İslam Cumhuriyeti, Batılı veya Doğulu yabancı modellerin bir karbon kopyası değildir ve benzersiz bir İran icadıdır. Hem geleneğe (dinî ve ulusal) hem de halkın temsilinin doğru biçimi nosyonuna ve İslam hukukunun uygulanmasına dayalı olarak karmaşık bir modeldir.
Türkiye’nin hem bölgesel hem de küresel ilişkilerdeki önemi (ikili ilişkileri güçlendirmenin hem destekçileri hem de karşıtları tarafından) iyi anlaşılırken, İran’ın rolü uzun yıllardır hafife alınıyor. Daha doğrusu, tamamen yanlış değerlendiriliyor. Nedeniyse basit. Batı odaklı uzman topluluğumuz İran’a esas olarak Amerikan liderliğindeki prizmadan baktı hep: haydut bir ülke, füzeleri olan ve nükleer bomba arzusundaki mollalar, teokrasi, baskıcı bir rejim, Ortadoğu ve dünya için bir güvenlik tehdidi, İslami fanatikler vs. Genel olarak, gelişmiş, aydınlanmış ve zengin Batı ile karşılaştırılamayacak bir tür Doğu deliği olarak algılanmıştır.
Ve en önemlisi, İran ile yakınlaşma Rusya’nın stratejik çıkarlarınadır. Çünkü biz sadece büyük medeniyetlerin varisi, 86 milyonluk bir ülke ile değil, dünyanın ruhen en güçlü milletlerinden biriyle karşı karşıyayız. İran, kendi yolunda ilerleyen, kendi devlet ve toplumsal örgütlenme biçimlerini arayan, ulusal çıkarlarını savunan ve herhangi bir dış baskıya boyun eğmeyen gerçekten egemen bir ülkedir.

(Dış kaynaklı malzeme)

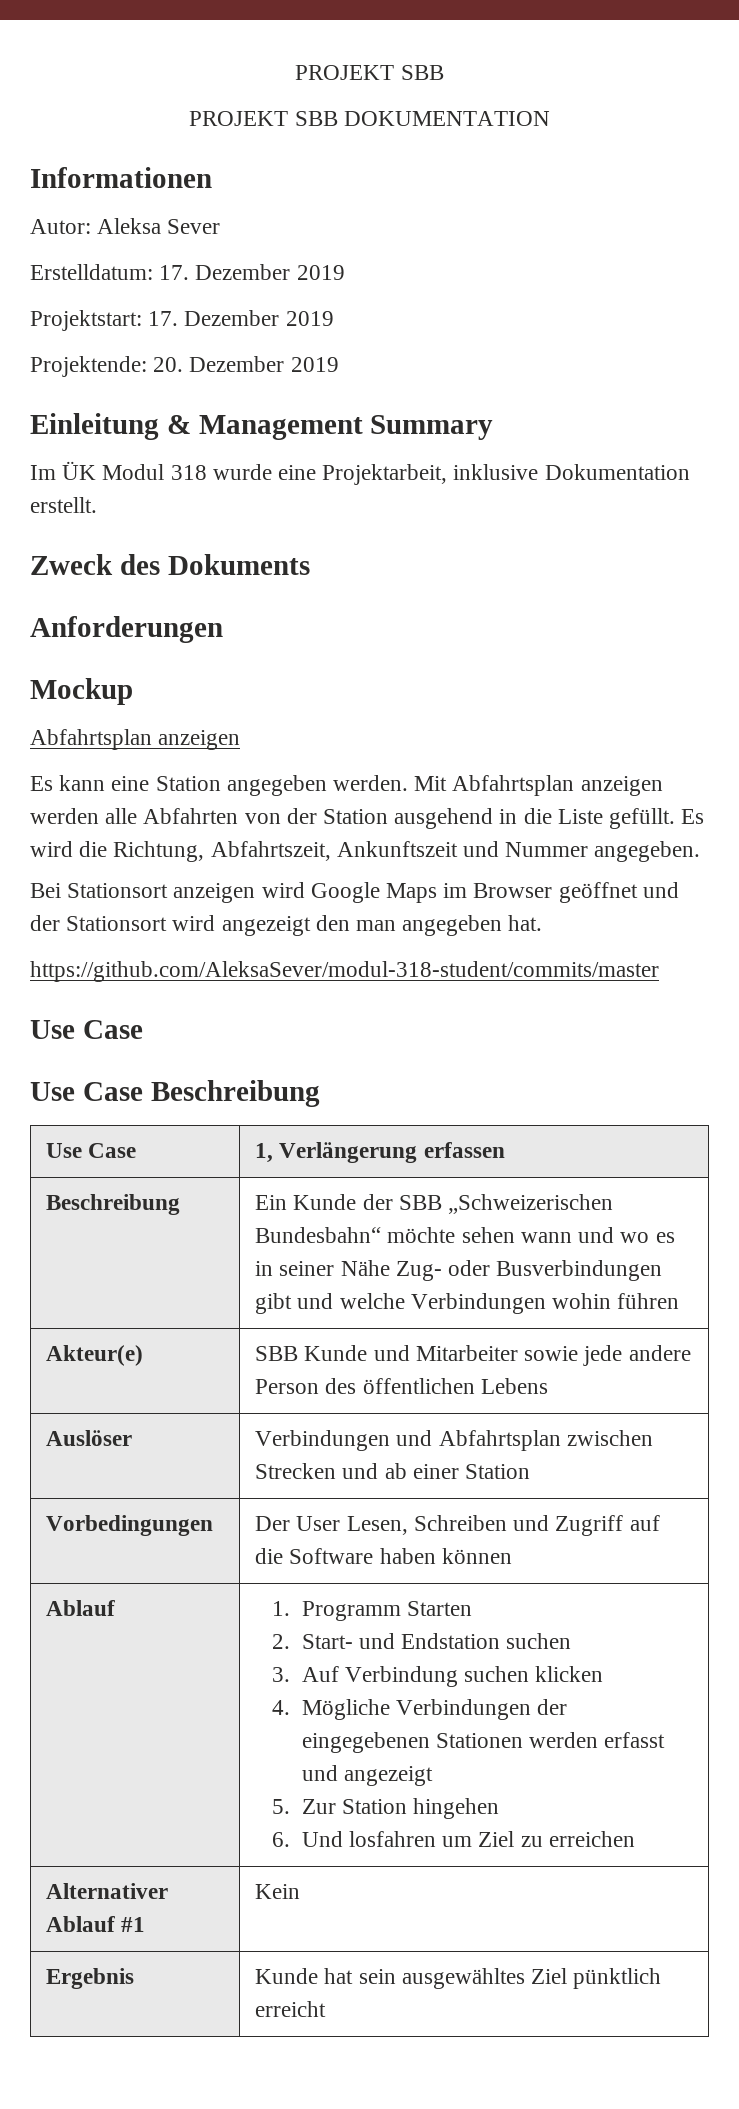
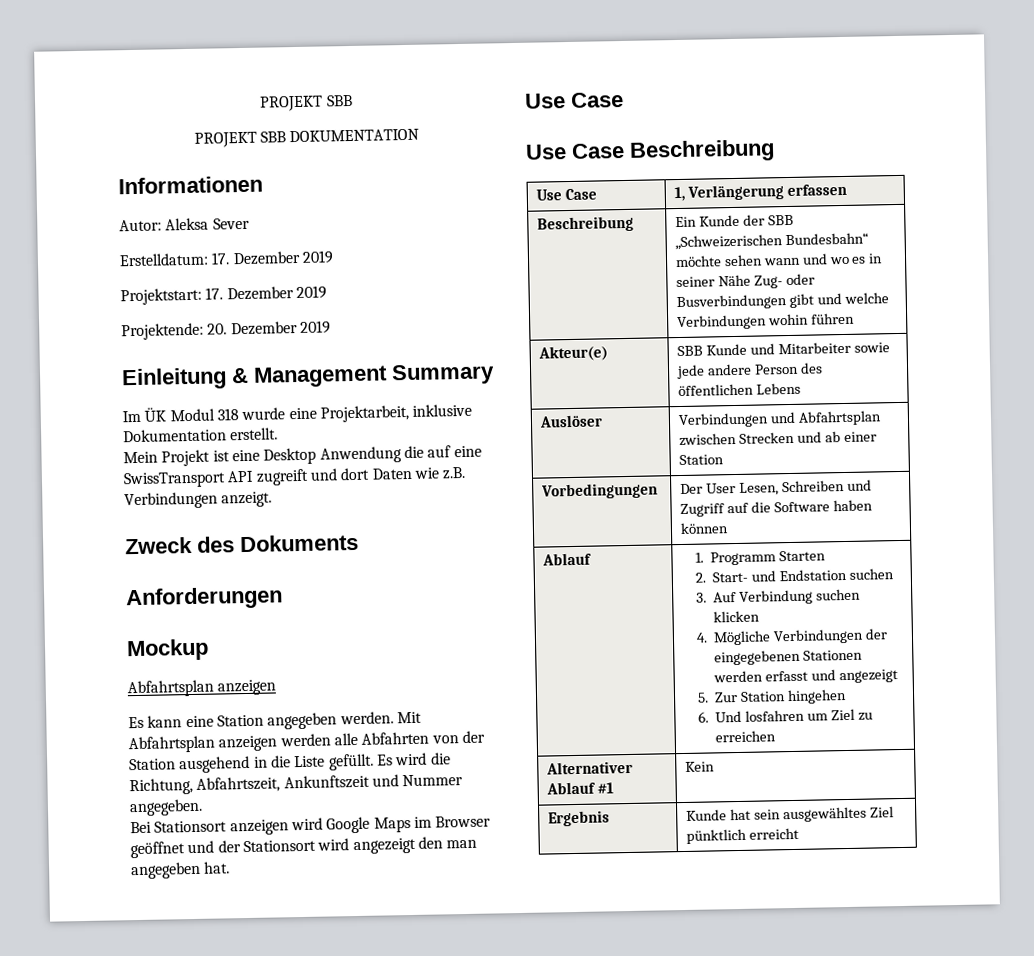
(97, 505) none -> [123,445,482,467] [123,466,467,489] [124,491,273,510] // Mein Projekt ist eine Desktop Anwendung die auf eine SwissTransport API zugreift und dort Daten wie z.B. Verbindungen anzeigt.
[30,961,659,982] // https://github.com/AleksaSever/modul-318-student/commits/master -> (231, 867) none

Rusya’nın yapmakta olduğu tam olarak budur, ancak henüz süreci tam olarak tamamlamadık. Ve bu, İran’ın onlarca yıllık Batı yaptırımları altında yaşama ve gelişme deneyimiyle ilgili de değildir sadece. Batı’nın istemediği ülkeleri önemli ölçüde engelleyebileceği ve onları yok etmekle tehdit edebileceği eski dünya geçmişte kaldı. Daha da önemlisi, İran, kendi ulusal kimliğini ve özlemlerini tam olarak ifade eden bir formülle kendi devlet yapısı ve sosyal ilişkiler formunu bulmayı başardı.
İslam Cumhuriyeti, Batılı veya Doğulu yabancı modellerin bir karbon kopyası değildir ve benzersiz bir İran icadıdır. Hem geleneğe (dinî ve ulusal) hem de halkın temsilinin doğru biçimi nosyonuna ve İslam hukukunun uygulanmasına dayalı olarak karmaşık bir modeldir. Evet sorunları ve hataları vardır ama en zorlu dış koşullarda ayakta kalabilmiştir. Büyük güçlerin hiçbiri –ve İran şüphesiz onların arasındadır – son yıllarda yeni bir tür devlet inşa etmede bu türden bir yaratıcılık göstermedi. Benzer bir deneyime sahip olan son ülke Sovyetler Birliği’ydi.
İran deneyimi Rusya’ya doğrudan uygulanamaz, ancak ideal bir sosyal yapıya yönelik özlemleri ve devletin adaleti savunması, somutlaştırması ve insanların ideallerini koruması; liderlerin dürüst, ruhen güçlü olması ve insanların ve Tanrı’nın önünde sorumluluklarını hissetmeleri gerektiği rüyası Ruslara yakındır.
İşte bu yüzden Putin’in İran İslam Cumhuriyeti’nin dinî lideri Rehber Hamaney ile yaptığı bu beşinci görüşmesi, sadece iki çok nüfuzlu ve deneyimli devlet adamı arasındaki bir sohbet değil, aynı zamanda küresel sorunların ve zorlukların yanında konuşacak başka şeyleri de olan iki kişinin buluşmasıdır. Çünkü Rusya ve İran gibi iki ülke kendi manevi ve milli yollarında giderse, o zaman birlikte yol alırlar. Ve böylece her biri daha da güçlenecek ve artık yalnızca Batı’dan gelen meydan okumalara yanıt vermekle kalmayacak, tradisyonalist halkların kendi yöntemleri ve kendi yasalarıyla yaşayabilecekleri yeni bir dünyayı birlikte inşa edecekler.